▶ _WHAT IS BEING ASKED_
Copy out all of the entries, keeping every word the same.

─── SOURCE RECORDS ───

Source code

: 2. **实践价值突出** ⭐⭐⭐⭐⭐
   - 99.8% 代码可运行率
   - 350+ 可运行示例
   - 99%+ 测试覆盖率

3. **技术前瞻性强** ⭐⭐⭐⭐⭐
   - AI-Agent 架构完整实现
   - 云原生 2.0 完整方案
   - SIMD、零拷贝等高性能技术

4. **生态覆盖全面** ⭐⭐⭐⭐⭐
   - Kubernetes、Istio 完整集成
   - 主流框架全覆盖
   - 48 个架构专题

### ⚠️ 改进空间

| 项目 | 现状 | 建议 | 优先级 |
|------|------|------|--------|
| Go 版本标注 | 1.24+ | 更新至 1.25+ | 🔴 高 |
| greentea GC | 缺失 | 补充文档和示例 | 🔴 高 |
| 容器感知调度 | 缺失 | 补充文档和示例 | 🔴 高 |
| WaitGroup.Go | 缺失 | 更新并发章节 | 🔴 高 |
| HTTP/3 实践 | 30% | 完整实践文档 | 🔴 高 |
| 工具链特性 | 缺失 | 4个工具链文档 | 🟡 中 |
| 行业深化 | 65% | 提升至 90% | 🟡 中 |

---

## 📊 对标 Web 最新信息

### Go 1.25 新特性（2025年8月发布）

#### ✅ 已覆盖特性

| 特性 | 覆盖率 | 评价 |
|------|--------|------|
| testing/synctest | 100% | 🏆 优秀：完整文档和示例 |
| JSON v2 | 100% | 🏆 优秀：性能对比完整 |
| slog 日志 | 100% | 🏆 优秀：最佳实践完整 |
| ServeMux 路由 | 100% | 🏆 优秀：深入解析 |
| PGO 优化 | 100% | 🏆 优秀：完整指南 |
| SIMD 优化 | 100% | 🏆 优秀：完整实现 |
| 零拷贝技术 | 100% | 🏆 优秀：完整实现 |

───

▶ _EXPECTED ANSWER_
Source code

: 2. **实践价值突出** ⭐⭐⭐⭐⭐
   - 99.8% 代码可运行率
   - 350+ 可运行示例
   - 99%+ 测试覆盖率

3. **技术前瞻性强** ⭐⭐⭐⭐⭐
   - AI-Agent 架构完整实现
   - 云原生 2.0 完整方案
   - SIMD、零拷贝等高性能技术

4. **生态覆盖全面** ⭐⭐⭐⭐⭐
   - Kubernetes、Istio 完整集成
   - 主流框架全覆盖
   - 48 个架构专题

### ⚠️ 改进空间

| 项目 | 现状 | 建议 | 优先级 |
|------|------|------|--------|
| Go 版本标注 | 1.24+ | 更新至 1.25+ | 🔴 高 |
| greentea GC | 缺失 | 补充文档和示例 | 🔴 高 |
| 容器感知调度 | 缺失 | 补充文档和示例 | 🔴 高 |
| WaitGroup.Go | 缺失 | 更新并发章节 | 🔴 高 |
| HTTP/3 实践 | 30% | 完整实践文档 | 🔴 高 |
| 工具链特性 | 缺失 | 4个工具链文档 | 🟡 中 |
| 行业深化 | 65% | 提升至 90% | 🟡 中 |

---

## 📊 对标 Web 最新信息

### Go 1.25 新特性（2025年8月发布）

#### ✅ 已覆盖特性

| 特性 | 覆盖率 | 评价 |
|------|--------|------|
| testing/synctest | 100% | 🏆 优秀：完整文档和示例 |
| JSON v2 | 100% | 🏆 优秀：性能对比完整 |
| slog 日志 | 100% | 🏆 优秀：最佳实践完整 |
| ServeMux 路由 | 100% | 🏆 优秀：深入解析 |
| PGO 优化 | 100% | 🏆 优秀：完整指南 |
| SIMD 优化 | 100% | 🏆 优秀：完整实现 |
| 零拷贝技术 | 100% | 🏆 优秀：完整实现 |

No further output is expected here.